Further, I am not convinced by the argument that Canada lacks meta-narratives and, consequently, lacks a national coherence that would support the "exploration and expansion" through art of these meta-narratives. True, we do not have anything that compares with the American Dream in the US, nor do we celebrate our heroes. Nonetheless, Canadian literature, which, in place of an American Dream may deal with immigration stories, the celebration of multiculturalism, life in small town Canada, and other unabashedly Canadian themes, has come into its own and is renowned world-wide. But while Canadians and non-Canadians alike await impatiently the release of Margaret Atwood's newest novel, most cannot name one single living Canadian concert music composer, and do not know of Canadian popular music artists until they are discovered in the United States. Why do we allow our musicians to be "eclipsed" by our southern neighbours, and not our authors?

And what of the refusal, on the part of the Society for American Music (SAM) to acknowledge Canada as having a distinct musical identity? In reference to this refusal, Pegley complains, "unless academics are willing to acknowledge the importance of insider/outsider distinctions, the question of Canadian musical identity will likely remain an elusive one." (p. 5) I would agree that distinguishing our music from other musics is a vital component to forming a national musical identity-one we have not yet (fully) accomplished. But is this the responsibility of the Americans? It may be frustratingly arrogant for this musicological society to assume that Canada's music is a mere appendage to the music of the United States, but surely the onus falls on us to care enough about our own musical heritage to make the types of distinctions that would challenge this assumption.

But recent trends do not seem to indicate that we, as Canadians actually do care enough to take the steps needed to form ideas about our music. We still do not have our own journal to investigate CanMus topics, the Canadian Musical Heritage Society, which collects music from our early musical history, is in critical need of funding, bands such as the Barenaked Ladies continue to report that they are better appreciated south of the border, . . . the list could continue. Here we are again at the beginning of the problem-that Canadians simply do not care about their music. In light of this, my first reaction to Pegley's call to musicologists gathered in Toronto this November to consider the marginalized communities when thinking about Canadian music was one of frustration: "Don't we have to convince them first to care about Canadian music, full stop?!" But upon further reflection, perhaps the answer to our national identity question (although, in the end Pegley confesses that this question does not really concern her,) does in fact lie in celebrating all the different music that Canadians experience from day to day, from the occasional avant-garde work on CBC to Shania Twain via American television to the local choral hymn sing to children playing instruments at school.

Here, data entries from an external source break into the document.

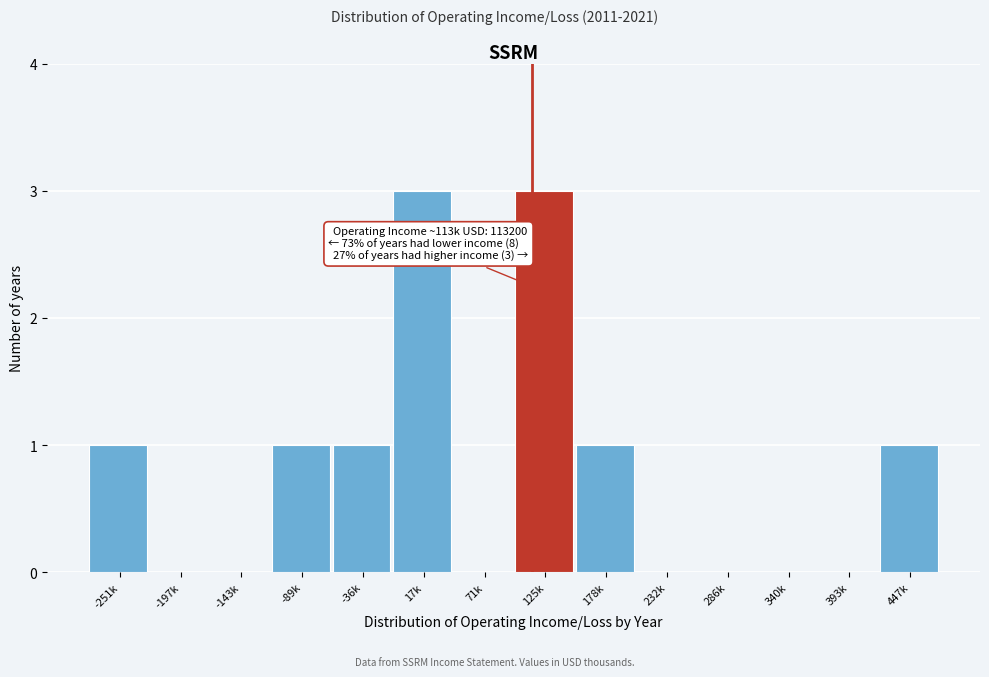

Reading left to right, list all the values displayed in this chart.

-251k=1	-197k=0	-143k=0	-89k=1	-36k=1	17k=3	71k=0	125k=3	178k=1	232k=0	286k=0	340k=0	393k=0	447k=1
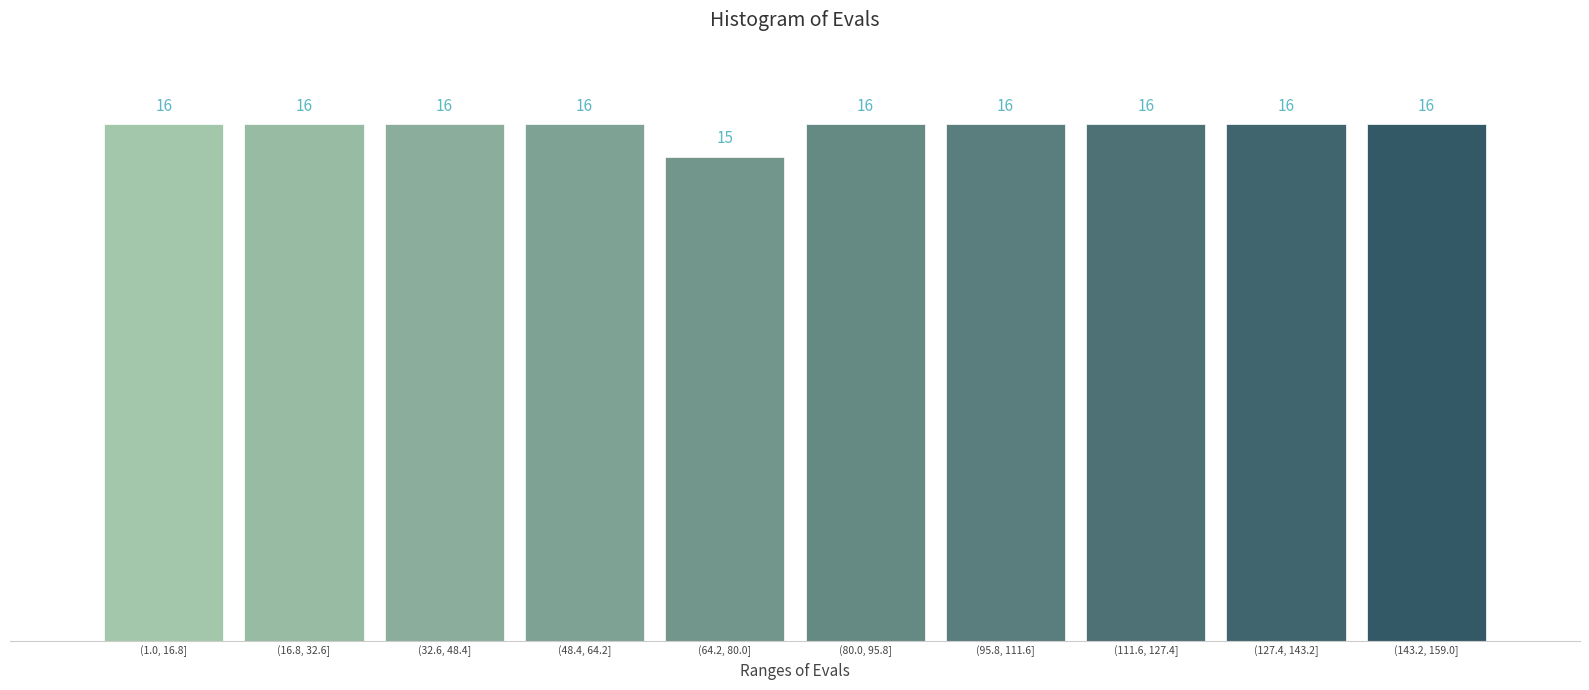

Reading right to left, what are all the values shown in this chart?

(143.2, 159.0]=16	(127.4, 143.2]=16	(111.6, 127.4]=16	(95.8, 111.6]=16	(80.0, 95.8]=16	(64.2, 80.0]=15	(48.4, 64.2]=16	(32.6, 48.4]=16	(16.8, 32.6]=16	(1.0, 16.8]=16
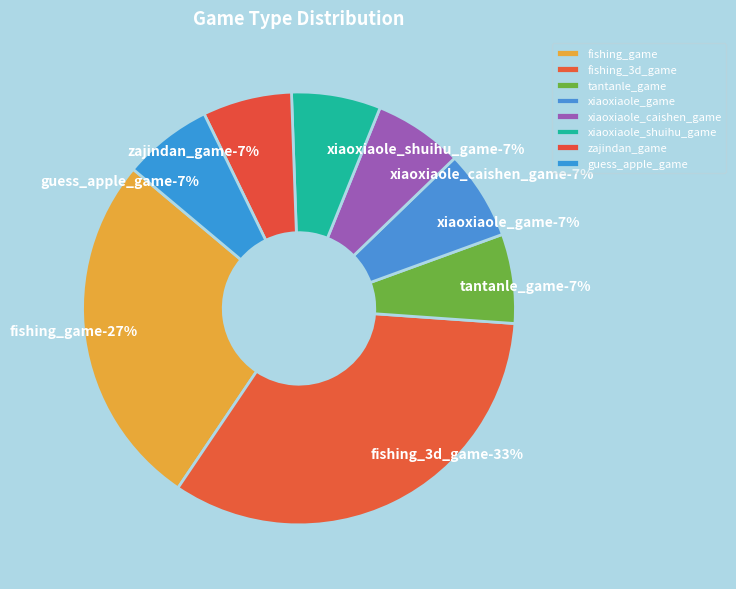

What is the change in value from fishing_3d_game to xiaoxiaole_shuihu_game?

-4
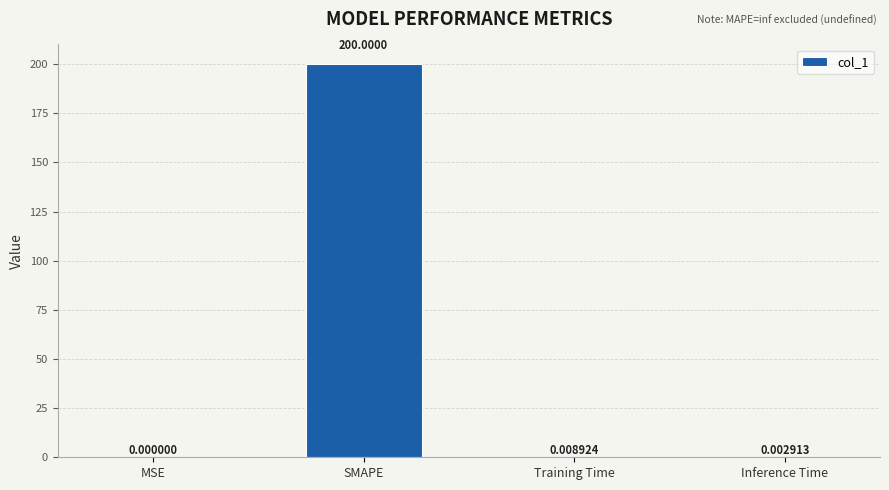

Where is the data nearest to the value 100?

Training Time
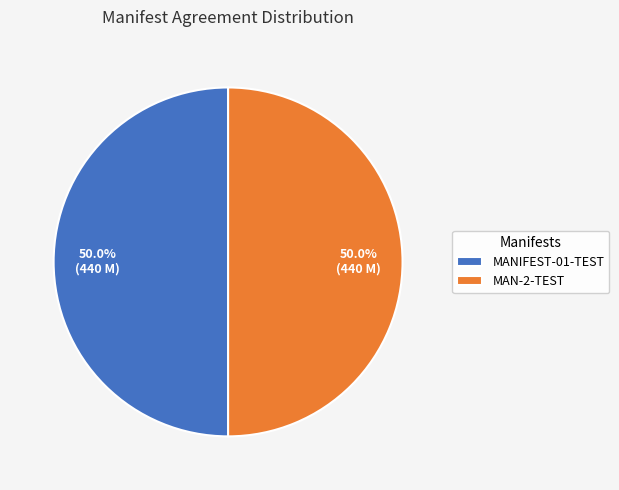

Combined, what portion of the pie is MANIFEST-01-TEST and MAN-2-TEST?

100.0%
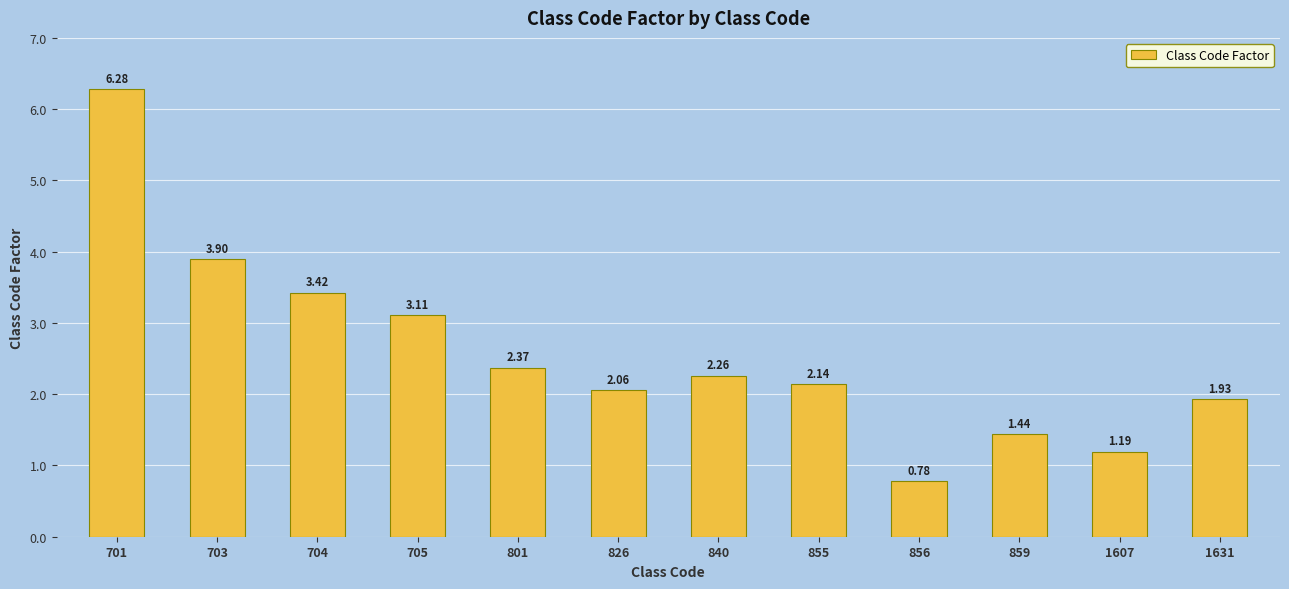

Rank the categories by value from highest to lowest.

701, 703, 704, 705, 801, 840, 855, 826, 1631, 859, 1607, 856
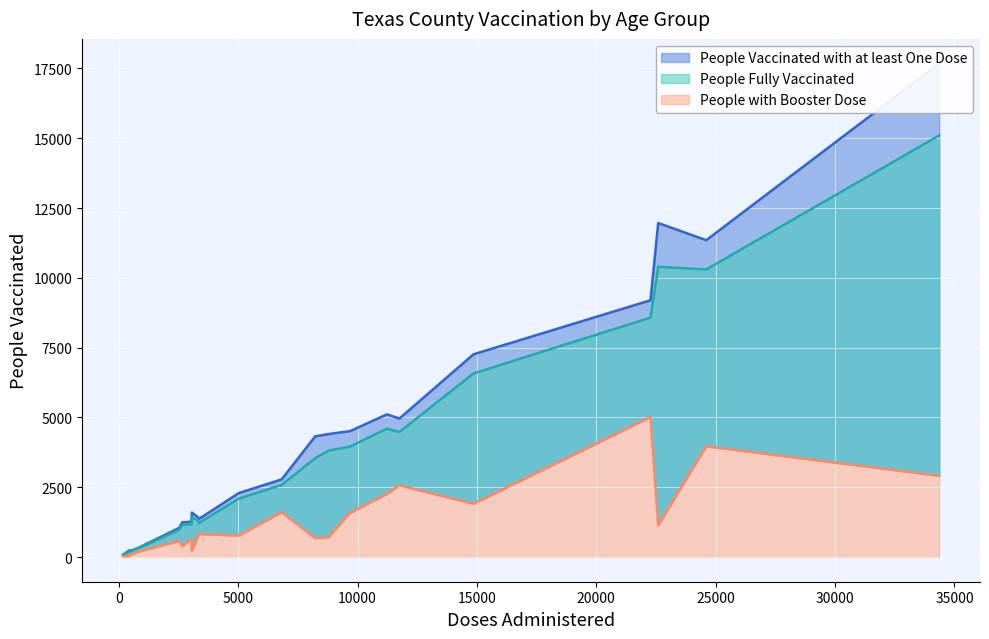

Between Anderson 50-64 and Aransas 80+, which series saw the biggest shift?

People Vaccinated with at least One Dose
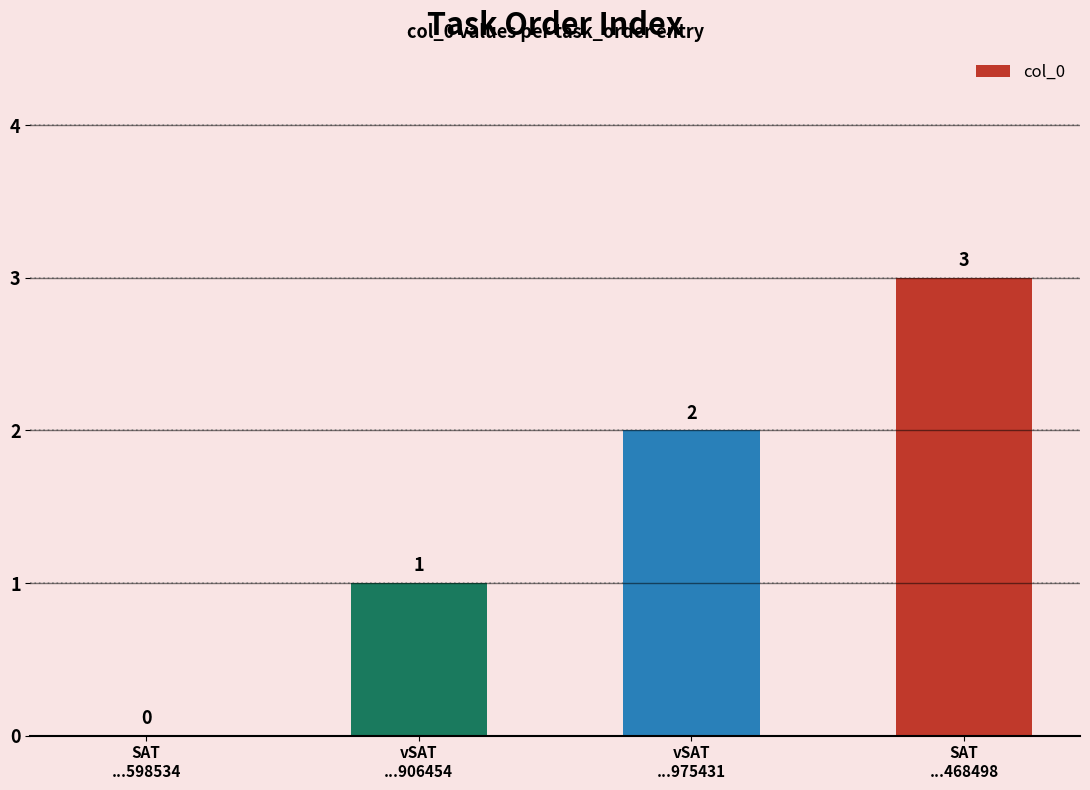

How many values are between 1 and 3?

3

Perhaps by accepting these many musical experiences we will finally learn to end our "eternal defensive fear of being ourselves," as Underhill coined it decades ago already, and eventually begin to value our music.3


Benita Wolters Fredlund is a doctoral student at the University of Toronto doing research in Canadian choral music of this century. She also teaches music history and theory at Redeemer University College in Ancaster, Ontario.


Notes

1. Timothy McGee, The Music of Canada (New York: W. W. Norton and Co., 1985), 74.

2. See John Weinzweig: His Words and Music (Grimbsy: Poole Hall Press, 1982), 7. "Music by living [Canadian] composers is restricted to minor programme item, and barely heard from its sonic shadow of Mainly Mozart, Mostly Brahms." See also "CanCon rules 'a disgrace,' Adams says," Globe and Mail, 14 January 1992.

3. Frank H. Underhill, In Search of Canadian Liberalism (Toronto: Macmillan Company of Canada, Ltd., 1961), 212.